**To-do list:**
a – According to the plan provisions below, on what date does a Participant's Benefit Distribution Election become irrevocable?
b – Decide whether each statement agrees with the plan provisions below. Answer yes or no for each, and quote the words that decide it.
(i) Option B lets a Participant receive equal annual installments over as many as fifteen years.
(ii) Payment to a Participant whose employment ends for a reason other than "cause" begins on the first day of the third month after termination or as soon as administratively feasible thereafter.
(iii) A Specified Employee may be paid before the sixth month anniversary of employment termination.

**Page:**
————
As of the Restatement Effective Date, the Employer shall credit to the Account of each Participant the amount shown next to his/her name on Exhibit A hereto.

3.02

Benefit Distribution Election

A Participant shall elect one of the following distribution options with respect to the payment of his/her benefit under the Plan (“Benefit Distribution Election”):

(a)

Option A:  a lump sum payment; or

(b)

Option B:  equal annual installments from between two and ten years.


A Participant's Benefit Distribution Election shall become irrevocable as of December 31, 2007.

3.03

Payment of Benefits

In the event that a Participant’s employment is terminated for any reason other than for “cause,” the Employer shall pay to the Participant, or, in the event of his/her death, his/her Beneficiary, as applicable, an amount equal to the Participant's nonforfeitable interest in his/her Account in the form elected by the Participant pursuant to his/her Benefit Distribution Election.  Payment of such amount shall commence on the first day of the third month following date the Participant’s employment terminates or as soon as administratively feasible thereafter. The above notwithstanding, if the Participant is a Specified Employee, no payment shall be made hereunder earlier than the sixth month anniversary of such Specified Employee’s employment termination.
————
**Provided material:**
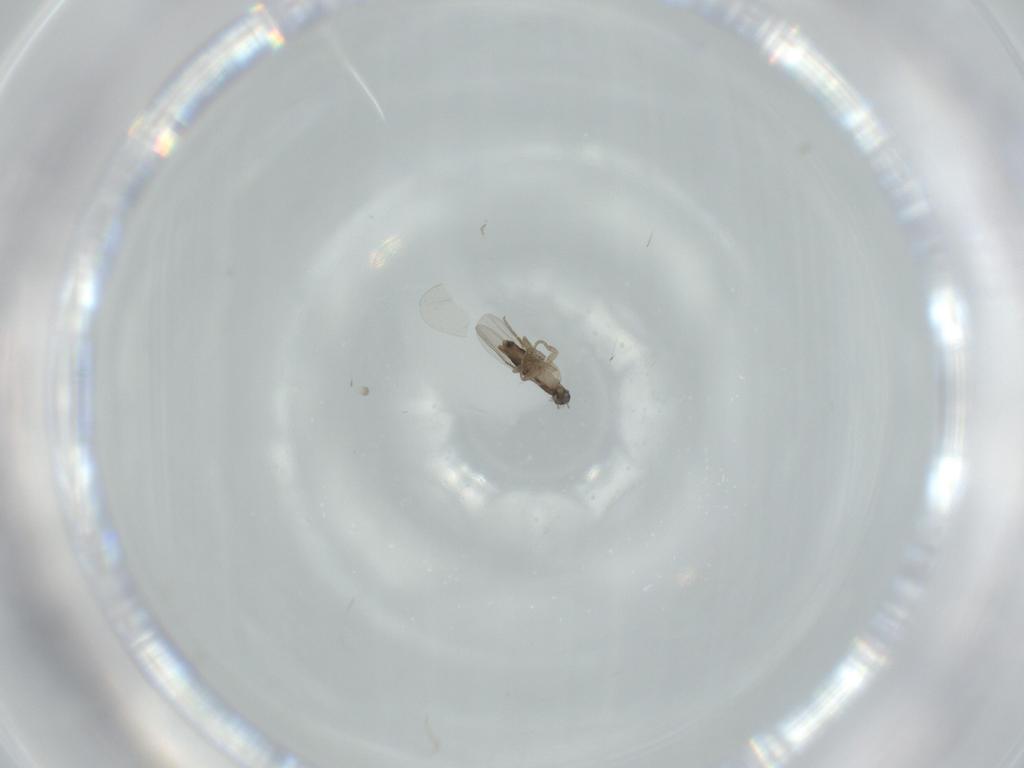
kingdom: Animalia
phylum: Arthropoda
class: Insecta
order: Diptera
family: Phoridae
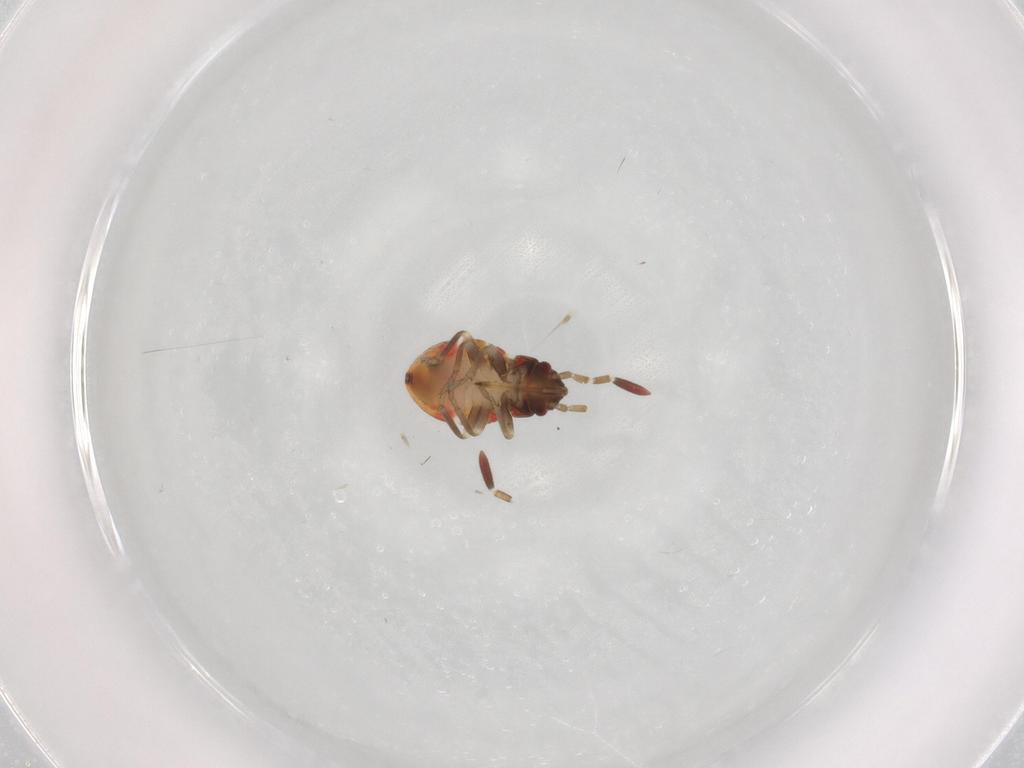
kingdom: Animalia
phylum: Arthropoda
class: Insecta
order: Hemiptera
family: Rhyparochromidae
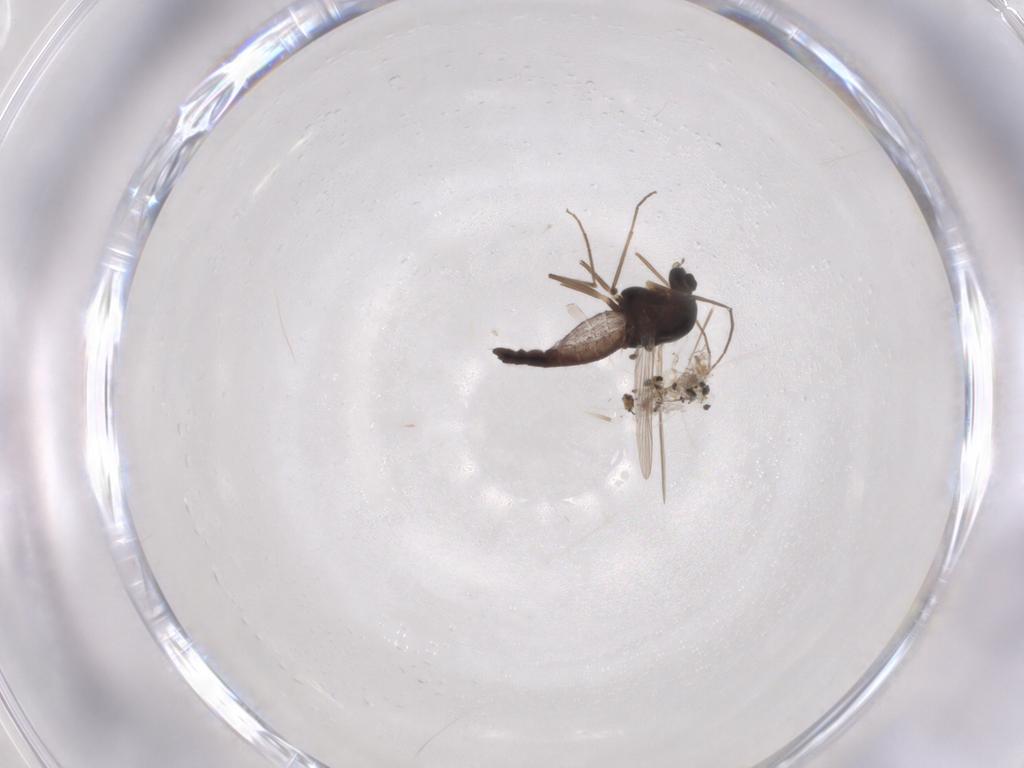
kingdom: Animalia
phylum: Arthropoda
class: Insecta
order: Diptera
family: Chironomidae
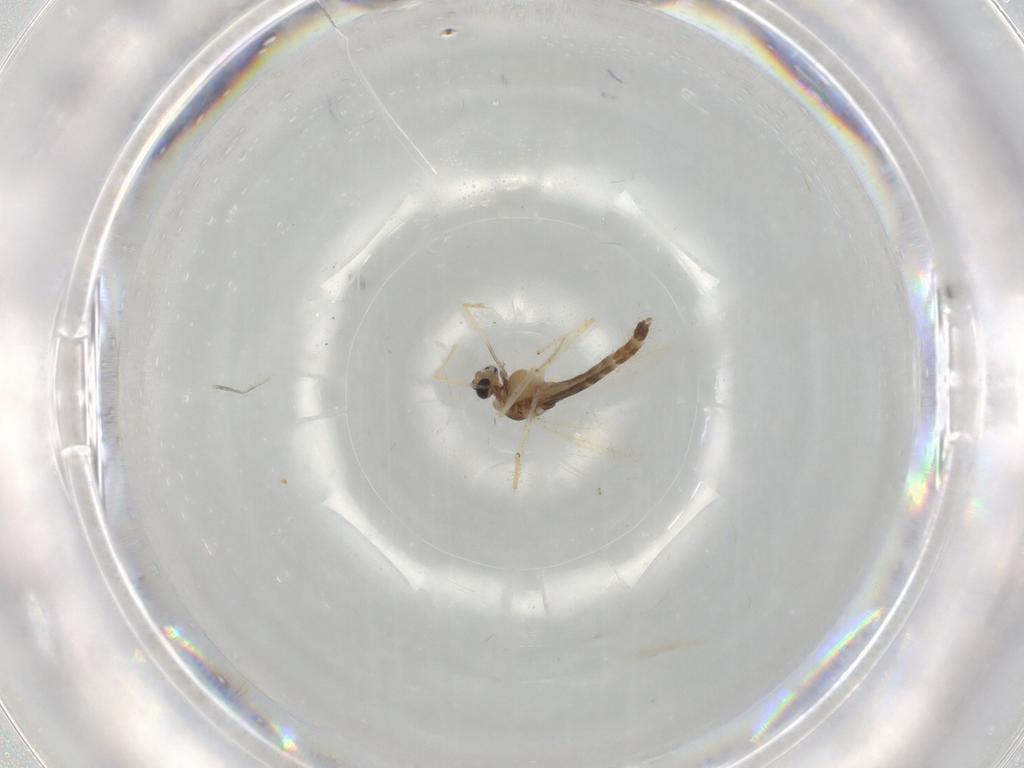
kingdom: Animalia
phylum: Arthropoda
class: Insecta
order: Diptera
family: Chironomidae
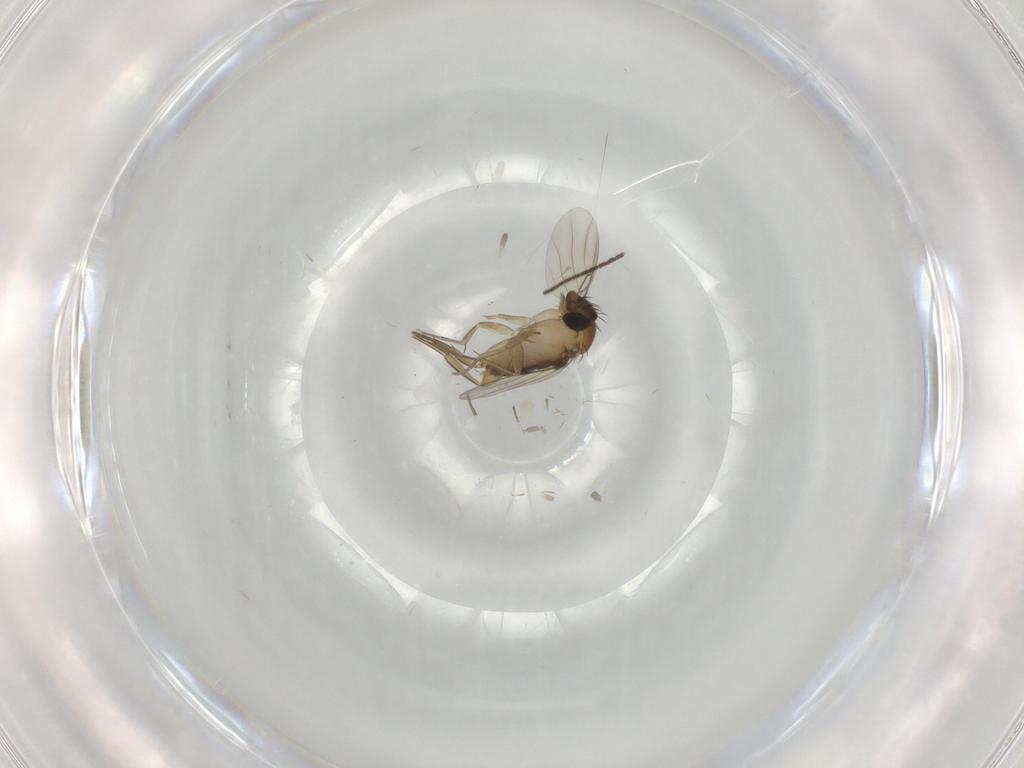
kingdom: Animalia
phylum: Arthropoda
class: Insecta
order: Diptera
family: Phoridae
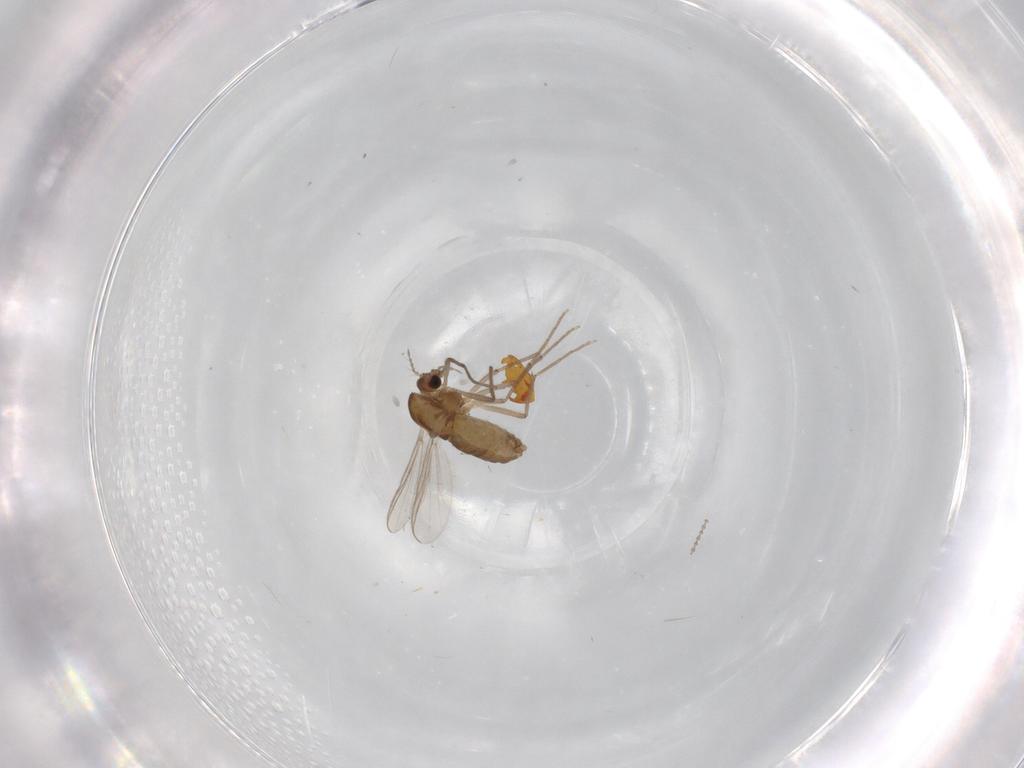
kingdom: Animalia
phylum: Arthropoda
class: Insecta
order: Diptera
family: Chironomidae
————
**Results for the exercise:**
a – December 31, 2007.

b –
(i) No: "equal annual installments from between two and ten years."
(ii) Yes: "Payment of such amount shall commence on the first day of the third month following date the Participant’s employment terminates or as soon as administratively feasible thereafter."
(iii) No: "no payment shall be made hereunder earlier than the sixth month anniversary of such Specified Employee’s employment termination."